Wednesday, August 3, 2005 by

Travis County Commissioners have approved a $25,000 contribution to fund the city’s toll road study, clearing the way for the participation of both the county and the Central Texas Regional Mobility Authority, which was waiting for a nod from the county to participate.

Council Member Brewster McCracken, who has spearheaded the broad transportation study, had to miss yesterday’s Commissioners Court meeting. Terry Bray of the Capital Area Transportation Coalition, who sat in on his behalf, reassured the court that the steering committee, of which Travis County will now be a part, would have oversight of the study. The intention is to produce a non-political document with unbiased data to drive decisions. It will be completed by Boston-based Charles River Associates over the next six to nine months

Commissioners signed off on the money, pending the final language in the agreement. Bray assured the commissioners the study would be independent from any one body or group and that it would be comprehensive enough to produce good data.

Under the current plan, the $300,000 study will consider both the proposed toll road system and possible alternatives to tolling on proposed roads. A nine-member board made up of both elected officials and representatives from the policymaking bodies affected will oversee the study. To date, the financial contributions have been $144,000 from the City of Austin and the $25,000 from Travis County.

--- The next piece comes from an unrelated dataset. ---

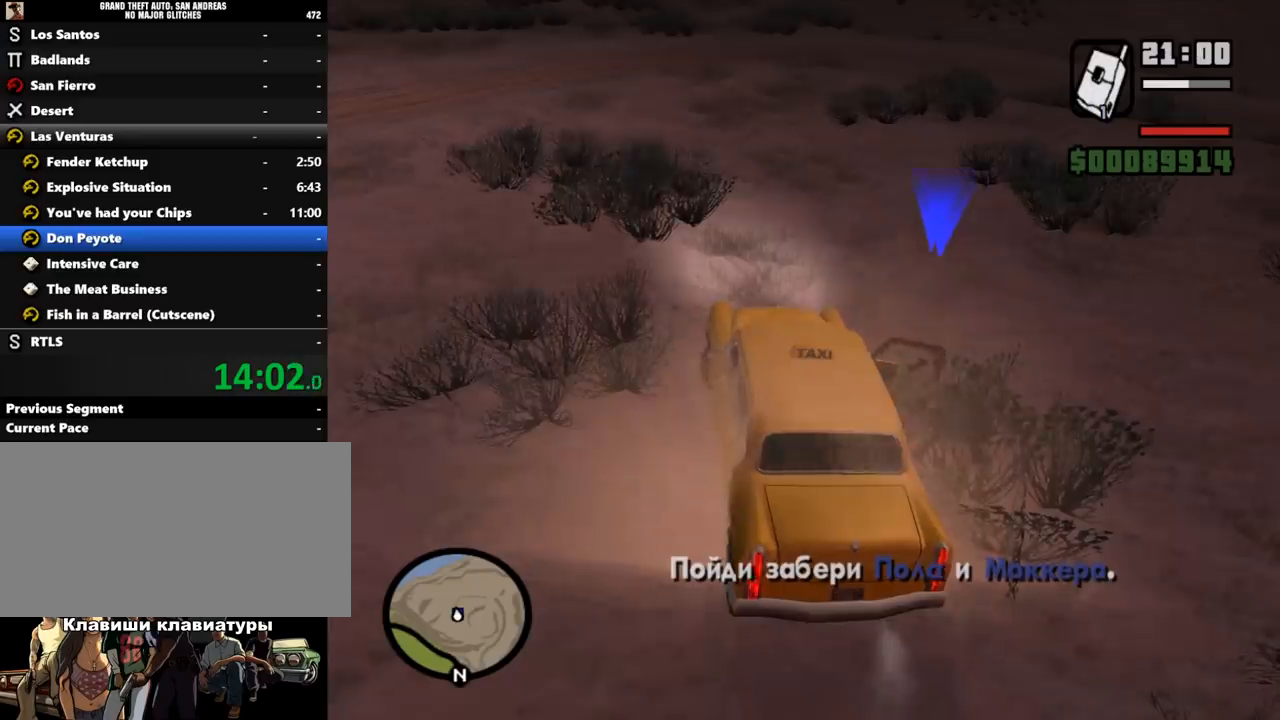
{"keys": ["s", "w"], "mouse": [], "events": []}
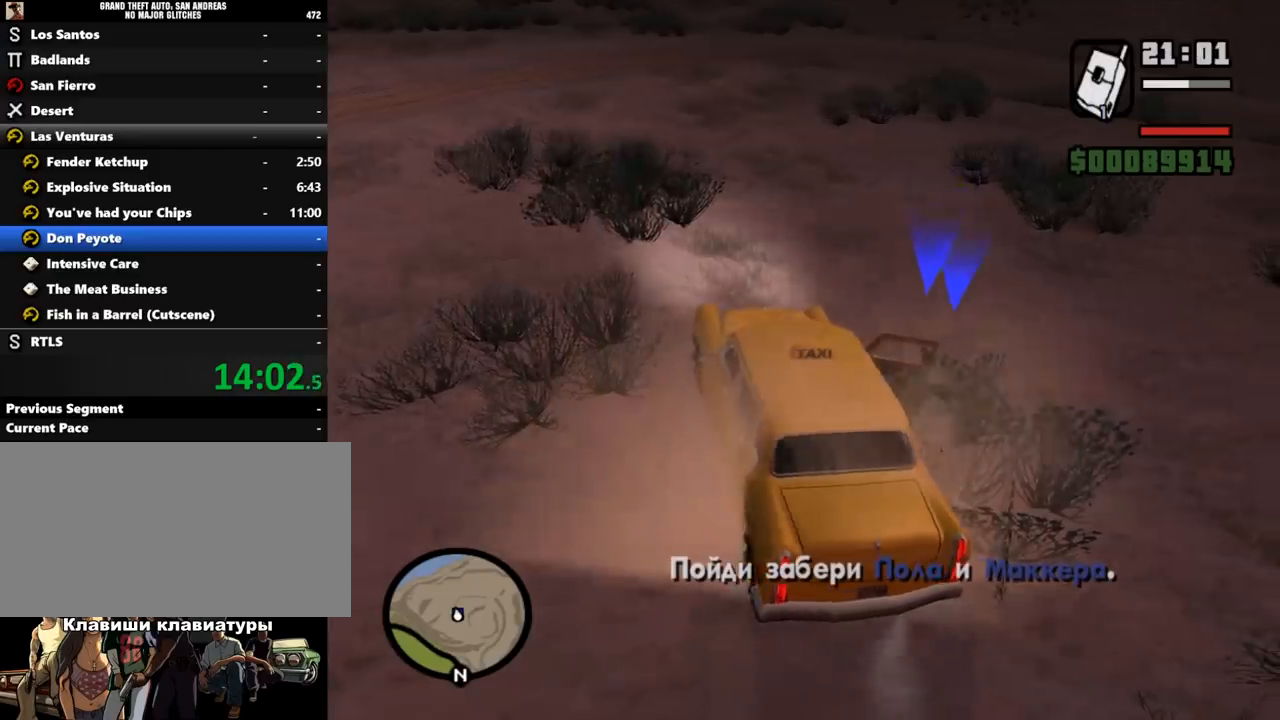
{"keys": ["a", "s", "w"], "mouse": [], "events": [[433, "a", "down"]]}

McCracken also has requested Williamson County’s participation in the study.

CAMPO has offered in-kind services, which Commissioner Karen Sonleitner said made sense, given that the mobility authority is funded by local jurisdictions and, as such, would simply turn around to ask its member to help foot the bill for its contributions. So far, the Central Texas Regional Mobility Authority has offered personnel, but no financial contribution, to the study. Executive Director Mike Heiligenstein did not call back before press time to clarify what the county decision might mean for the CTRMA’s participation. The CTRMA is expected to offer the results of its revenue studies to the city study.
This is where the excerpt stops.